Lawyers in the Bush. Long before Joe Hirshhorn got interested in the Blind River area, geologists knew that there was radioactivity there. But most thought it came from thorium, because the outcrops yielded little uranium ore. Geologist Franc R. Joubin, who was working as a private consultant in the area, thought differently; he believed that oxidation of the outcrops had leached away their uranium content, but that underneath there lay a treasure trove of uranium ore. Joubin told Joe Hirshhorn his theory, and Hirshhorn agreed, with associates, to put up $30,000 in 1953 to take core samples in the area. The cores proved Joubin right. The uranium deposit lay in a body extending 30 miles northward to Quirke Lake (see map). But since the discovery lay close to Canada's well-traveled Highway 17, and to the tracks of the Canadian Pacific, Hirshhorn would have to stake his claims in a hurry before the word got out.

He decided to do it through Preston East Dome Mines, a gold-mining company 20% owned by him. Preston flew a staking crew of 75 men with equipment into the Blind River area, even brought in lawyers to draw up the necessary claim and transfer papers on the spot. After seven weeks Hirshhorn and Preston Dome filed 1,400 claims to 56,000 acres, and set off a rush that brought 8,000 claims from other prospectors. To develop the claims on the south end of their property. Hirshhorn & Co. set up Pronto Uranium Mines, and landed a $55 million government contract. To develop the northern claims, they set up Algom, of which Hirshhorn owns a million shares (36%), Preston East Dome 1,250,000 (45%), Hirshhorn's friends another 100,000. and the public only 400,000 shares. Last week, with Algom stock selling at around $16, Hirsh horn's direct and indirect holdings were worth about $20 million on paper.
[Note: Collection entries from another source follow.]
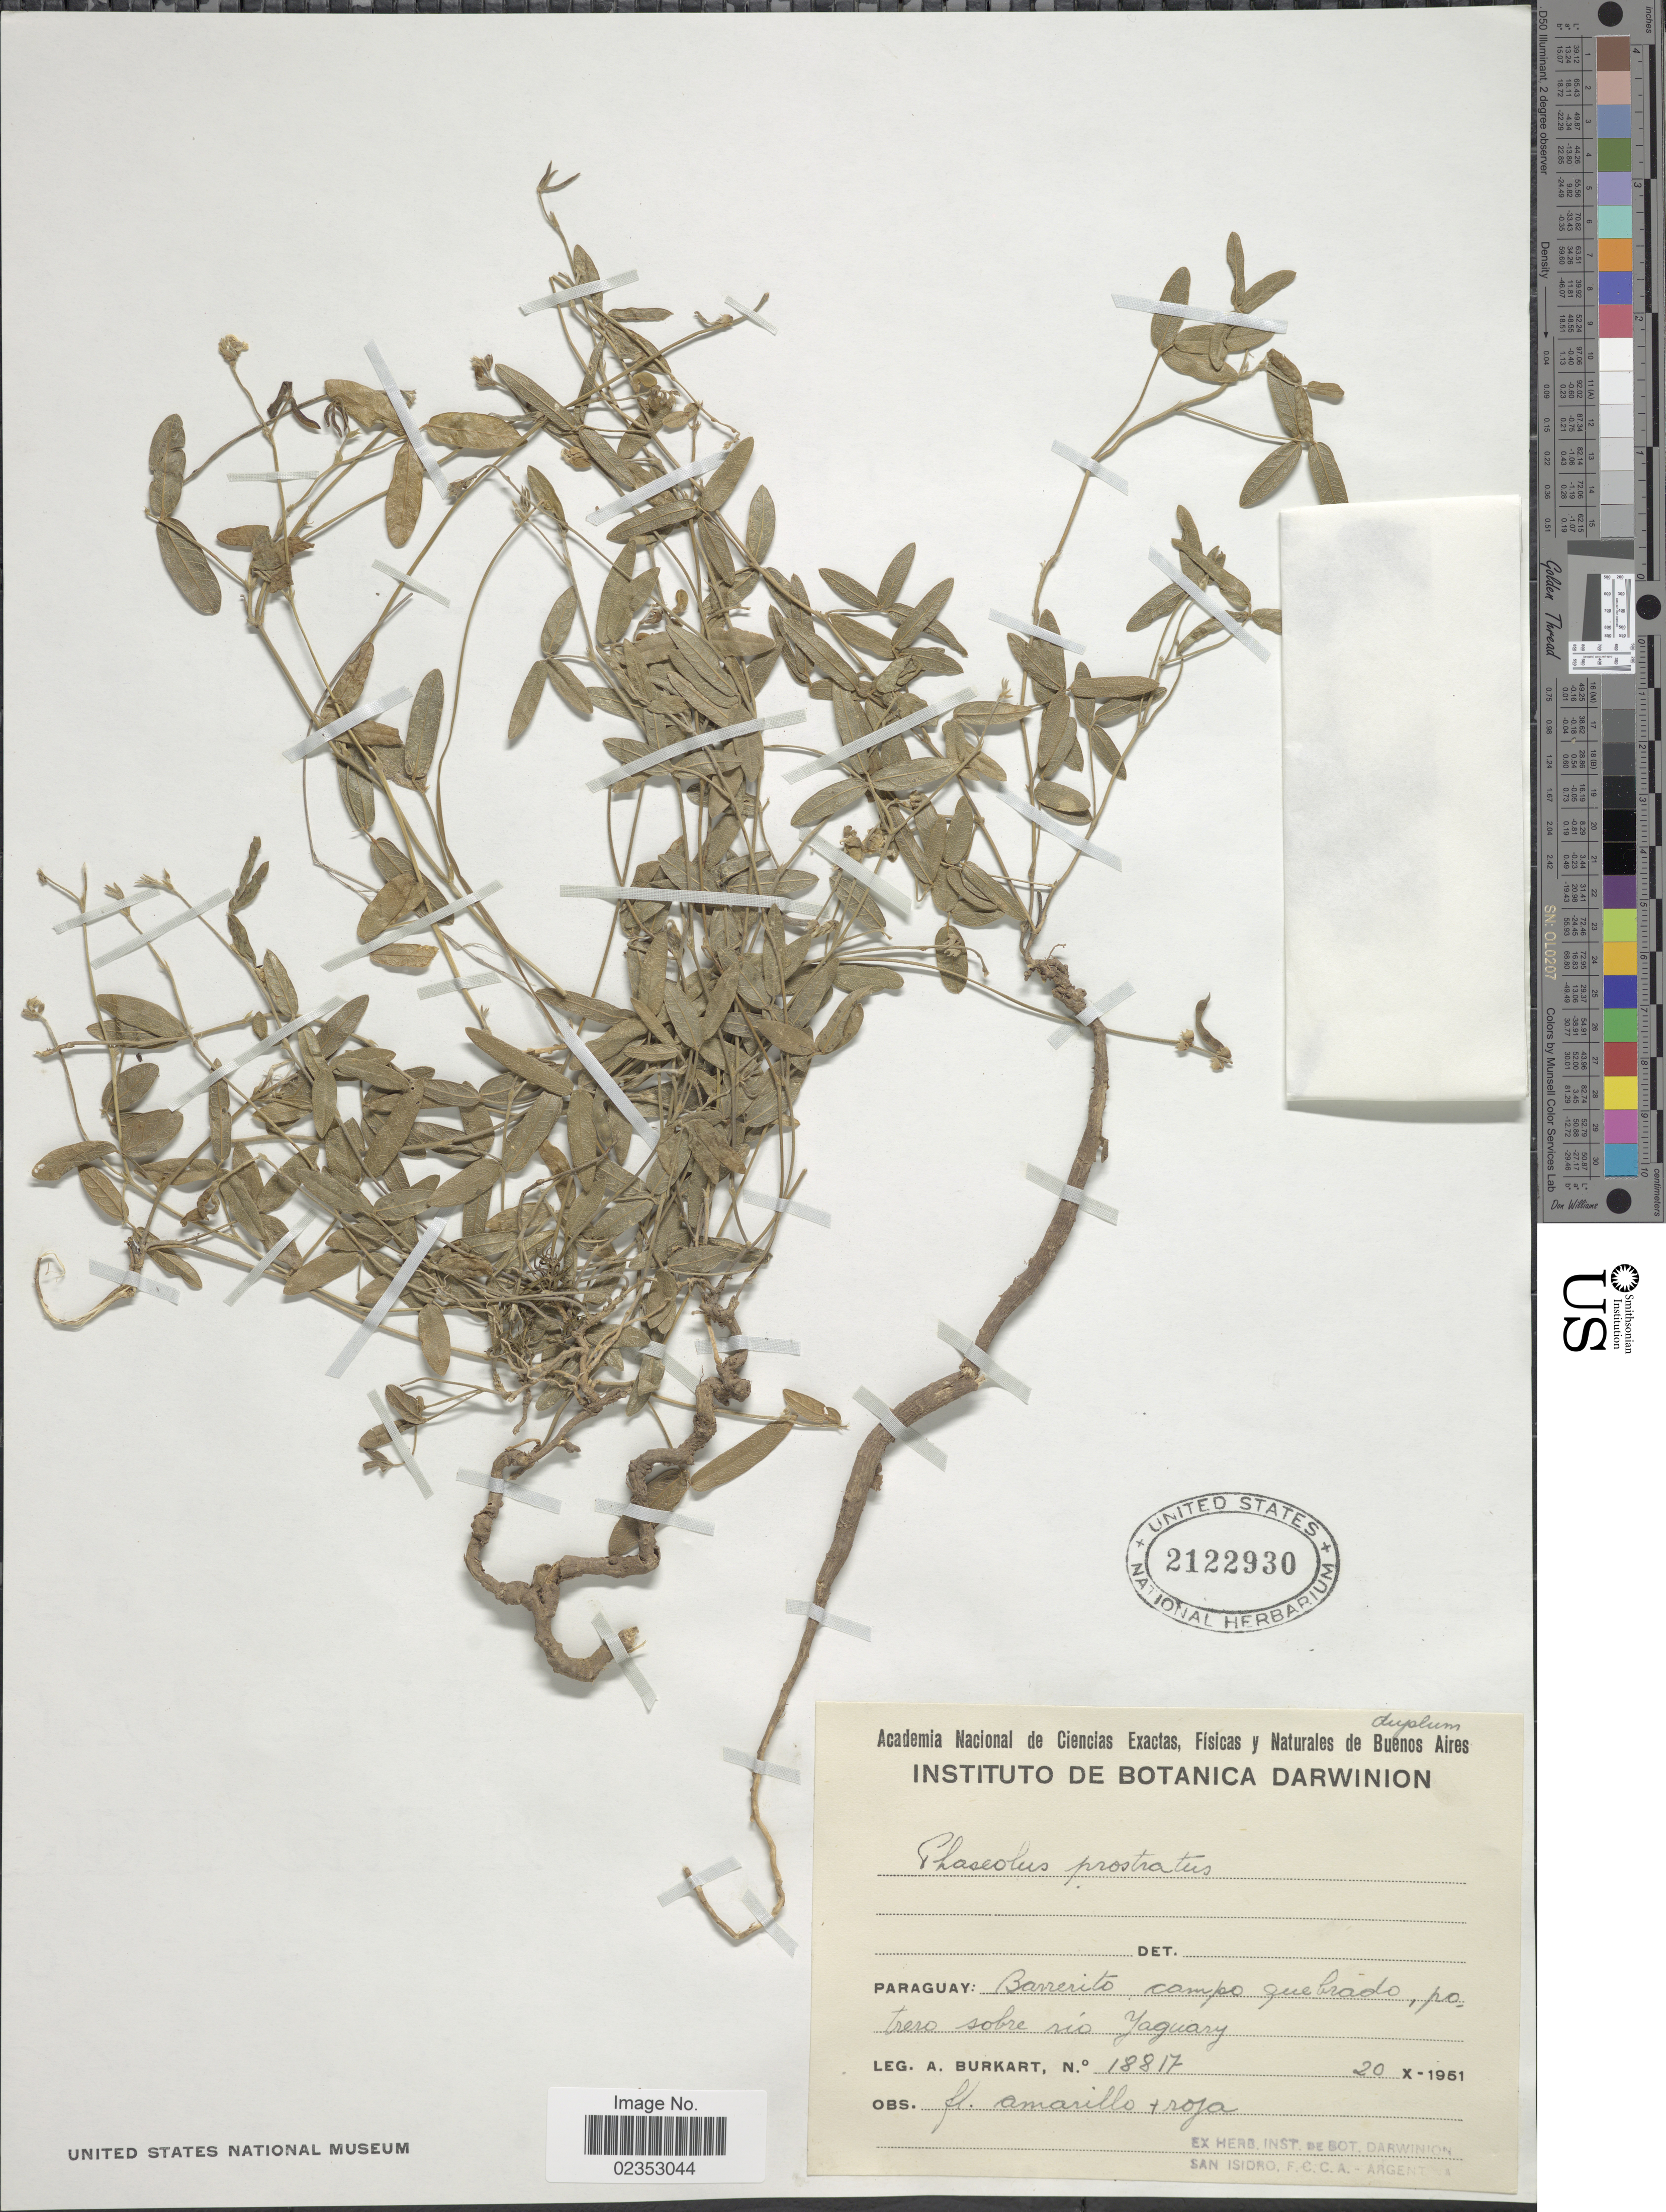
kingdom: Plantae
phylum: Tracheophyta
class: Magnoliopsida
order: Fabales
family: Fabaceae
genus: Macroptilium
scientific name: Macroptilium prostratum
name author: (Benth.) Urb.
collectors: A. E. Burkart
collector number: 18817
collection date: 1951-10-20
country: Paraguay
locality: Barrerito, campo quebrada, potrero sobre río Jaguay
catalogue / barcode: US 2122930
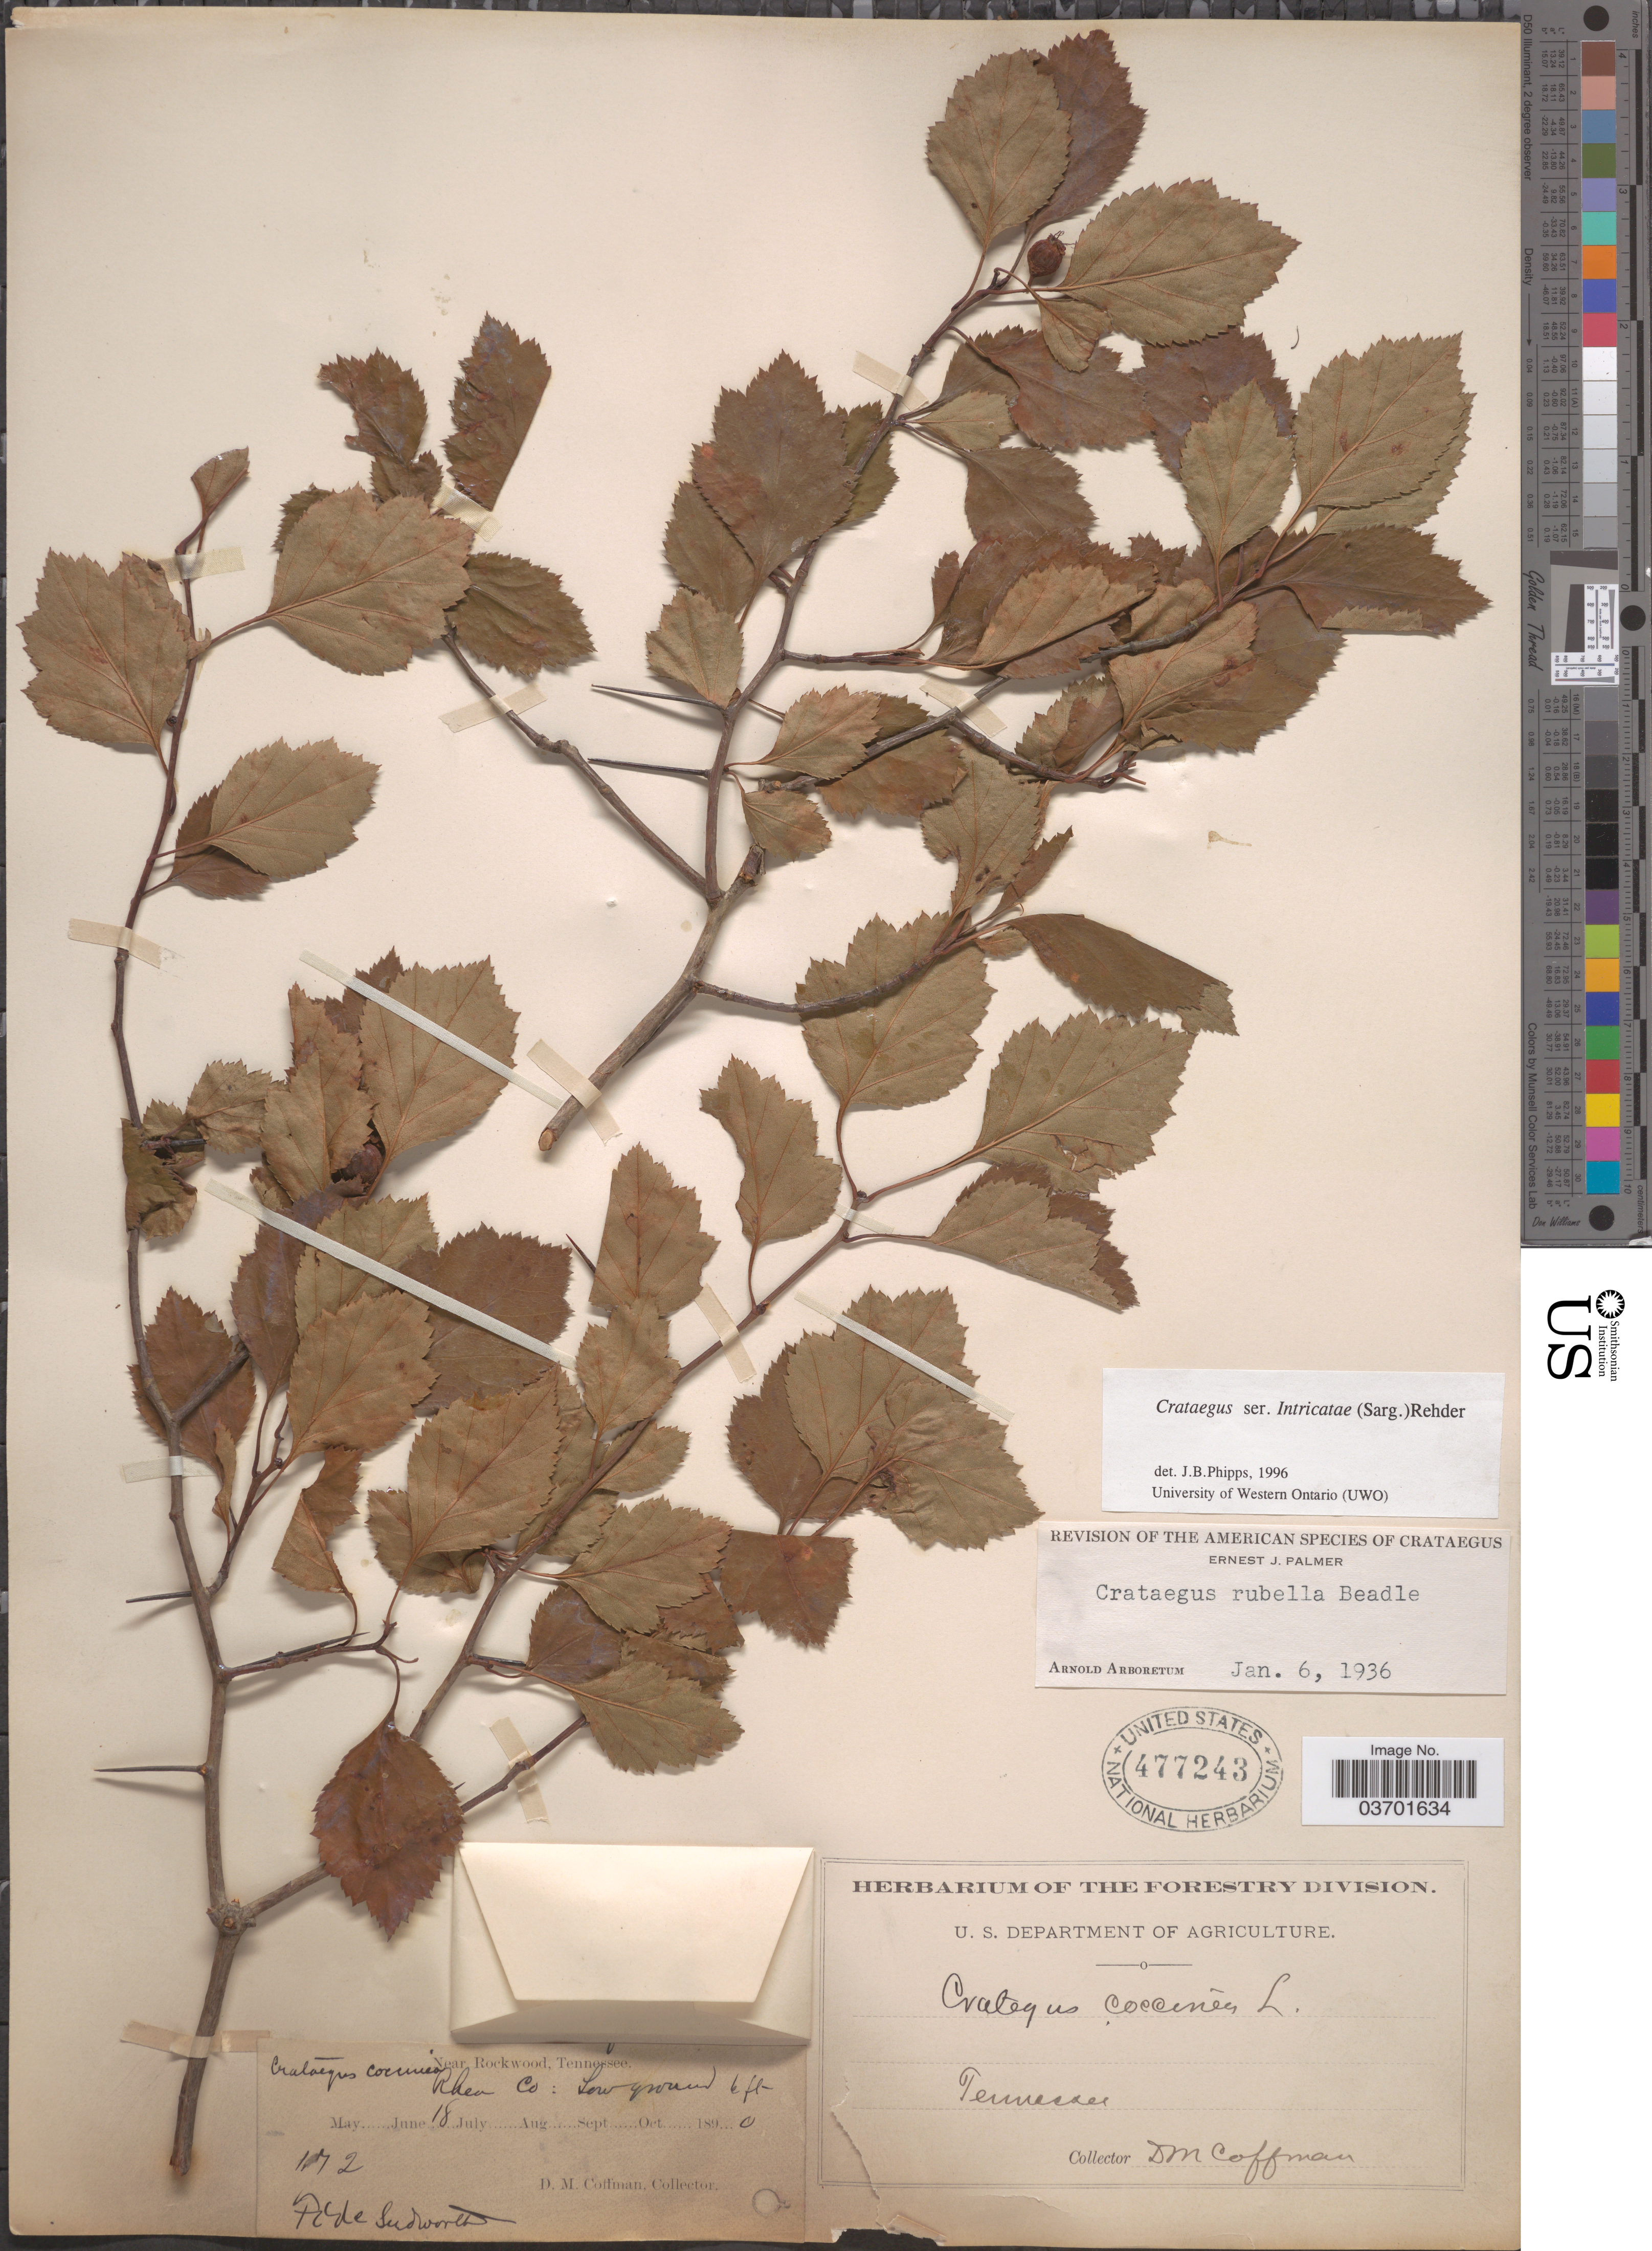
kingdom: Plantae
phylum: Tracheophyta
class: Magnoliopsida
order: Rosales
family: Rosaceae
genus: Crataegus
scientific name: Crataegus rubella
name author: Beadle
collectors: D. M. Coffman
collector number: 172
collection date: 1890-06-18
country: United States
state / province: Tennessee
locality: Near Rockwood. Rhea Co.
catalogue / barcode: US 477243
Cash Before the Crash. Hirshhorn, who got his start as a Wall Street market tipster and trader, got out of the market with $4,000,000 just before the 1929 crash. For more than 20 years he has commuted between Manhattan and Toronto, has set up a string of more than two dozen Canadian mining and oil companies. In 1950 New York State's Attorney General Goldstein warned investors against buying shares in American-Canadian Uranium Co., which was backed by Pax Athabasca Uranium Mines. Ltd., a Hirshhorn interest (TIME, Dec. 4, 1950), because the promoters were making too much.

Hirshhorn's new $207 million deal with the Canadian government amounts to a cost-plus contract. Unlike most other producing uranium properties in Canada, which are so remote that supplies must be flown in at tremendous cost, the Algom property has access to good transportation. Miners guess it will cost Hirshhorn less than $10 a ton to get the Algom ore out, and the government is reported to be paying between $18 and $20 a ton for it. Estimated profit to Algom under the contract: $100 million. And that, says Hirshhorn, is only the beginning: "We're thinking in terms of 50 or 60 years. Our indicated reserves are worth between $2 billion and $3 billion. I'm just sittin' on eggs, waitin' for them to hatch."